Stored data:
◆ ◆ ◆ ◆
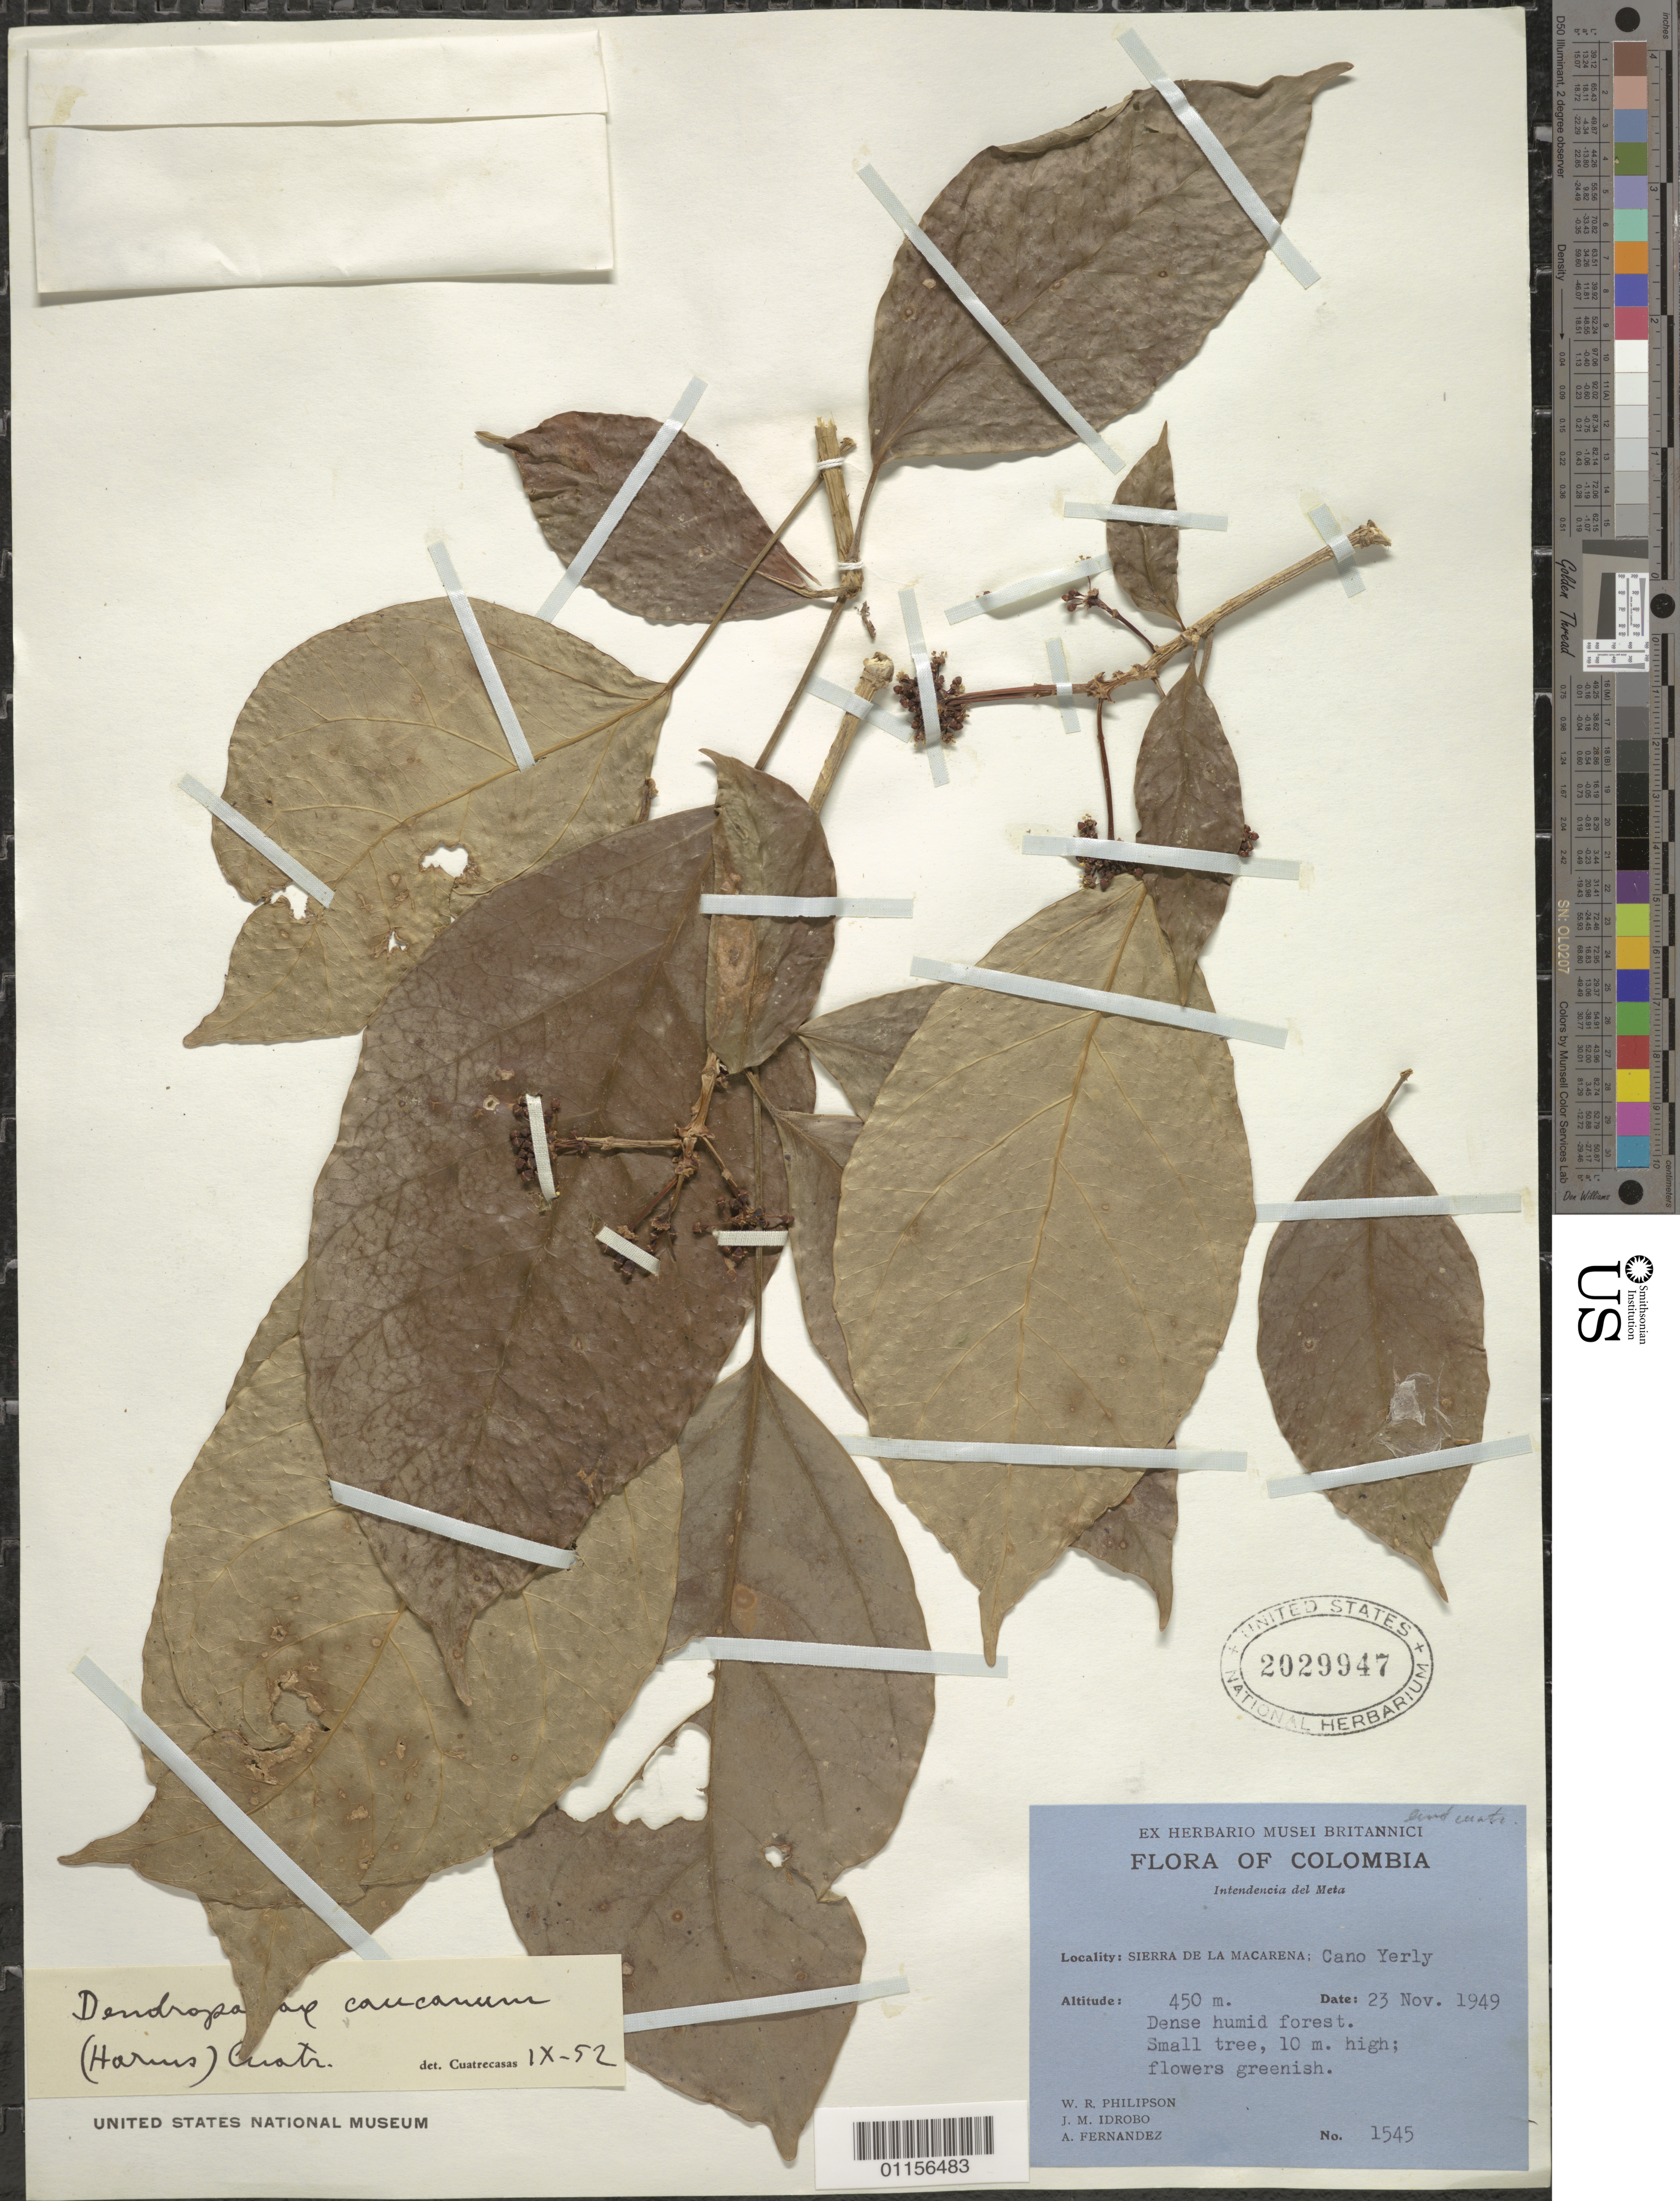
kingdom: Plantae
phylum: Tracheophyta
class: Magnoliopsida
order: Apiales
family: Araliaceae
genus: Dendropanax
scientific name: Dendropanax caucanus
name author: (Harms) Harms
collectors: W. R. Philipson, J. M. Idrobo & R. Jaramillo M.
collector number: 1545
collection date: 1949-11-23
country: Colombia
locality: Sierra de la Macarena; Cano Yerly.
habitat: Small tree, in dense humid forest.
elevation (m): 450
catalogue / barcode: US 2029947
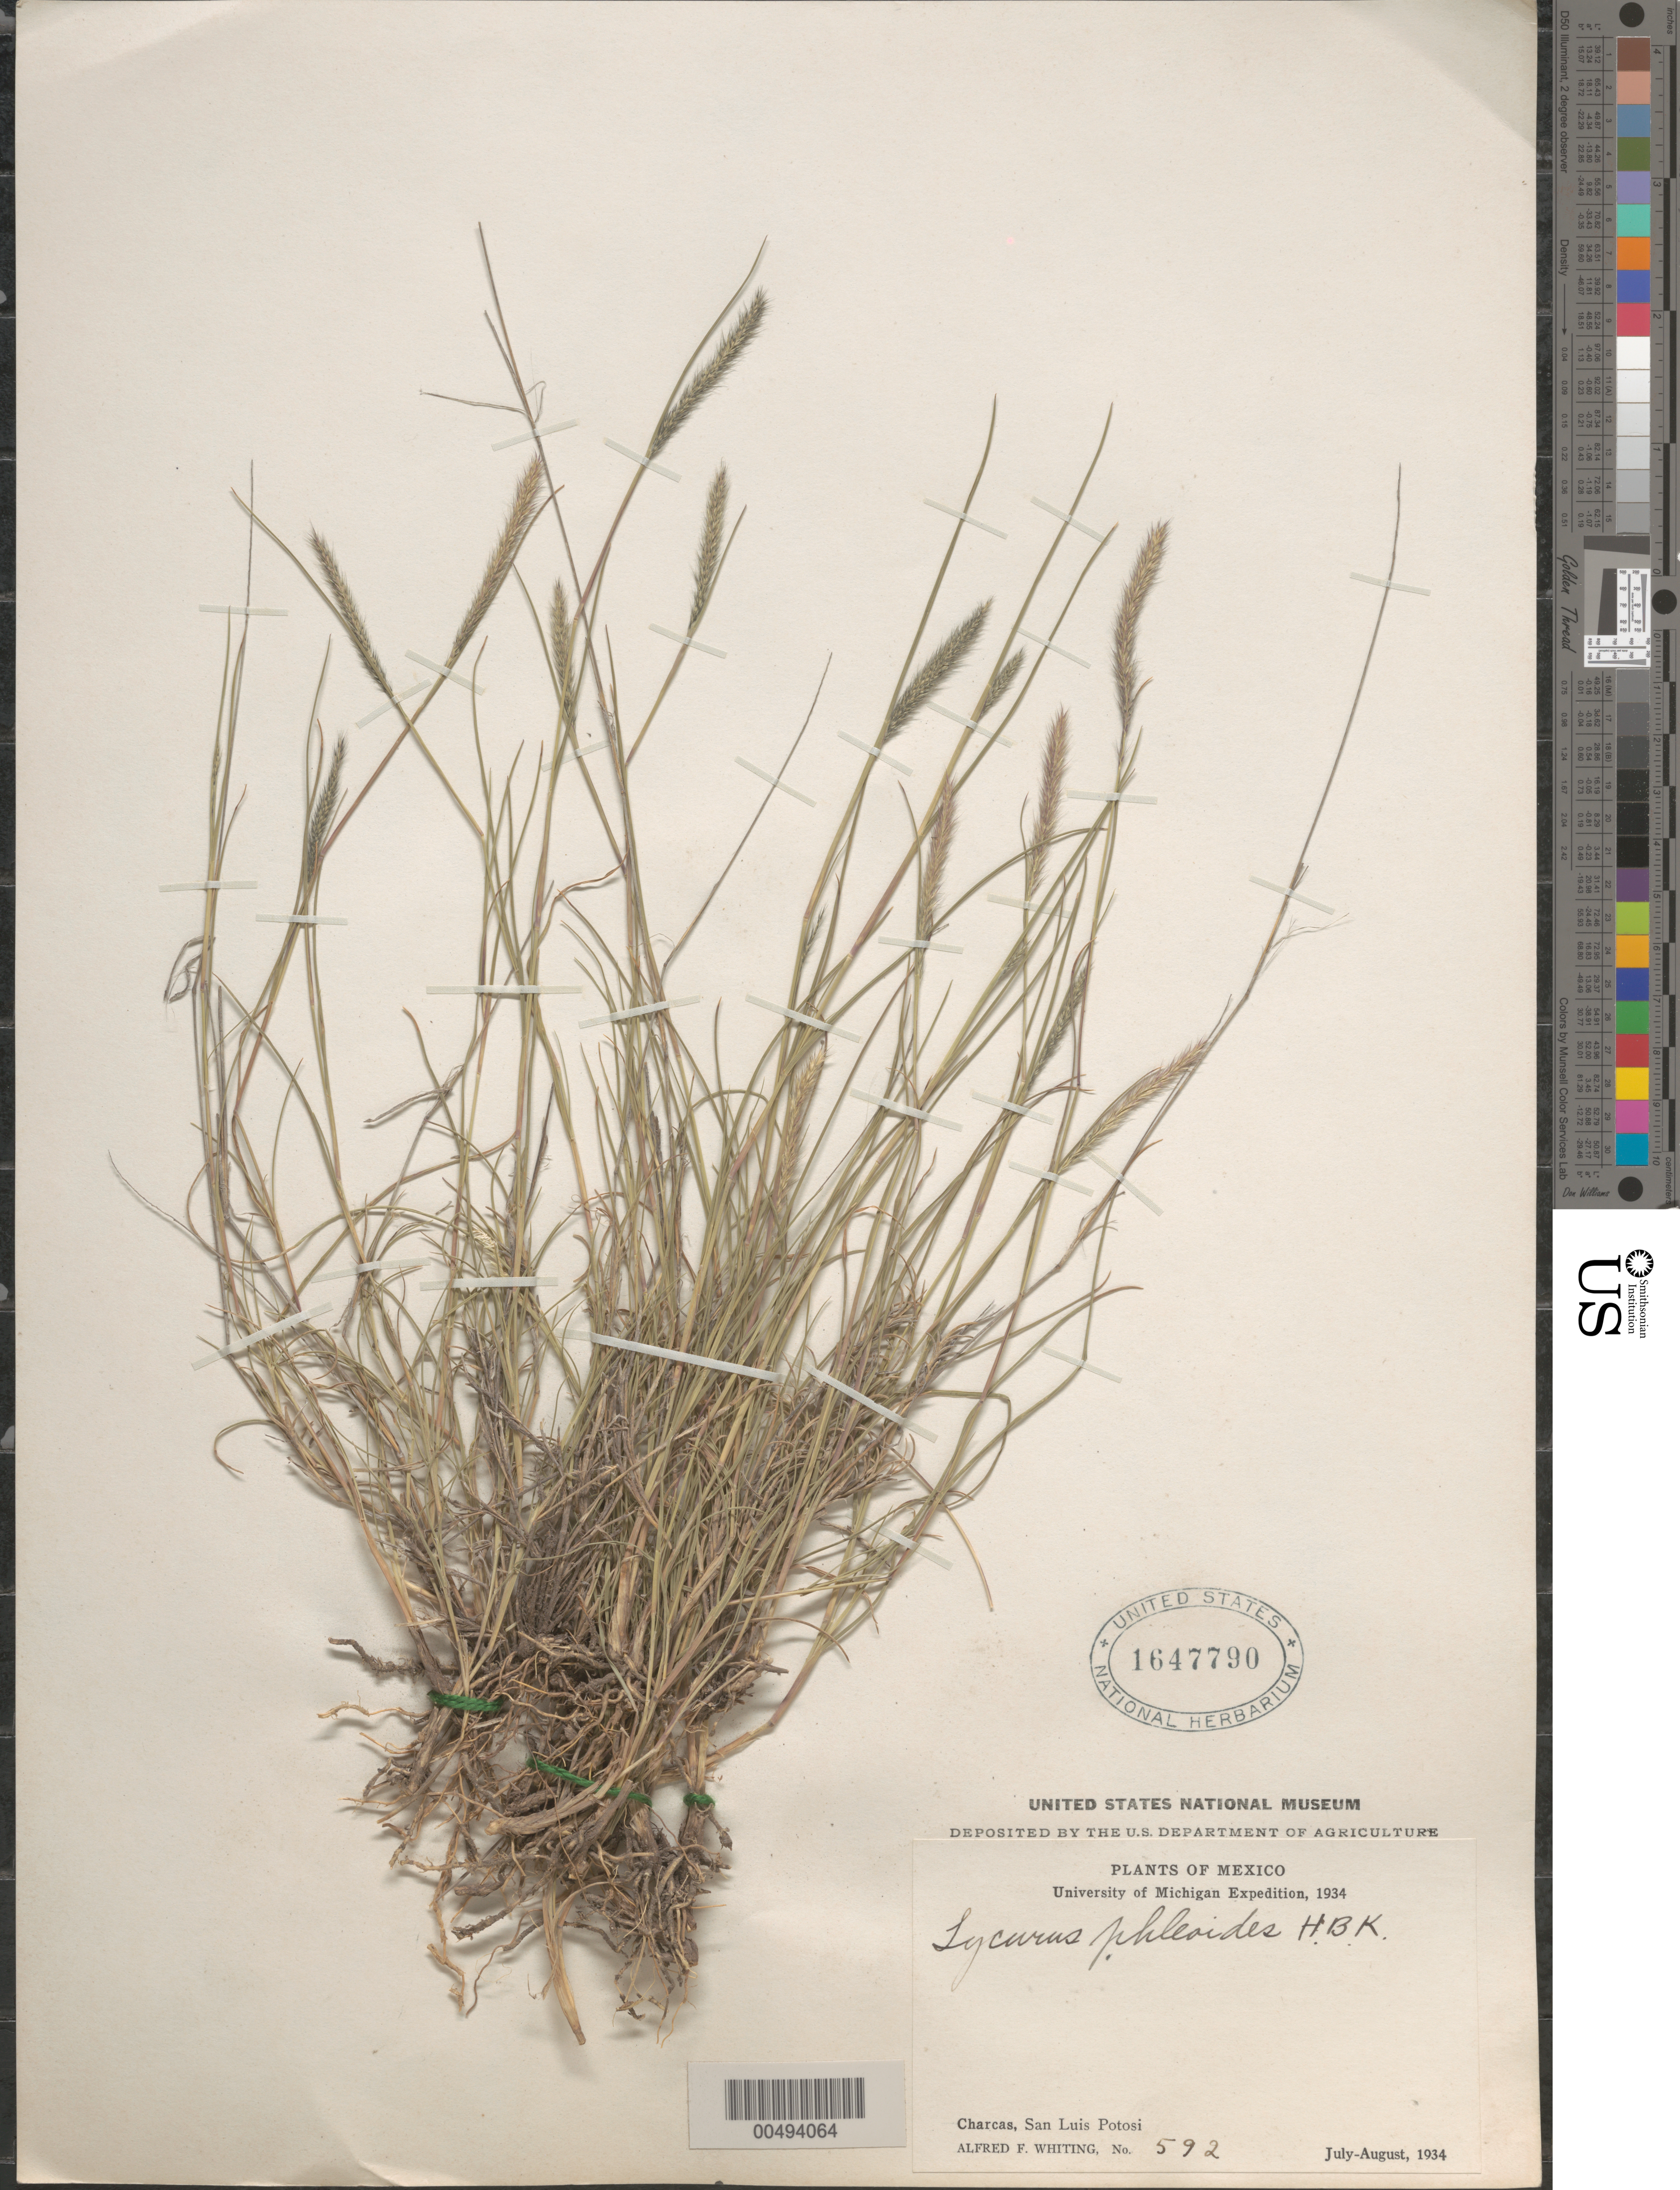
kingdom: Plantae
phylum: Tracheophyta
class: Liliopsida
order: Poales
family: Poaceae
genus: Lycurus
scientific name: Lycurus phleoides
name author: Kunth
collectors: A. F. Whiting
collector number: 592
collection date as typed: Jul 1934 to Aug 1934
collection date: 1934-07/1934-08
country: Mexico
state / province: San Luis Potosi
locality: Charcas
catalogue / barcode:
◆ ◆ ◆ ◆
§ Aim:
Please repeat the text of all the items above line for line, without the pictures.

§ Complete output:
kingdom: Plantae
phylum: Tracheophyta
class: Magnoliopsida
order: Apiales
family: Araliaceae
genus: Dendropanax
scientific name: Dendropanax caucanus
name author: (Harms) Harms
collectors: W. R. Philipson, J. M. Idrobo & R. Jaramillo M.
collector number: 1545
collection date: 1949-11-23
country: Colombia
locality: Sierra de la Macarena; Cano Yerly.
habitat: Small tree, in dense humid forest.
elevation (m): 450
catalogue / barcode: US 2029947
kingdom: Plantae
phylum: Tracheophyta
class: Liliopsida
order: Poales
family: Poaceae
genus: Lycurus
scientific name: Lycurus phleoides
name author: Kunth
collectors: A. F. Whiting
collector number: 592
collection date as typed: Jul 1934 to Aug 1934
collection date: 1934-07/1934-08
country: Mexico
state / province: San Luis Potosi
locality: Charcas
catalogue / barcode:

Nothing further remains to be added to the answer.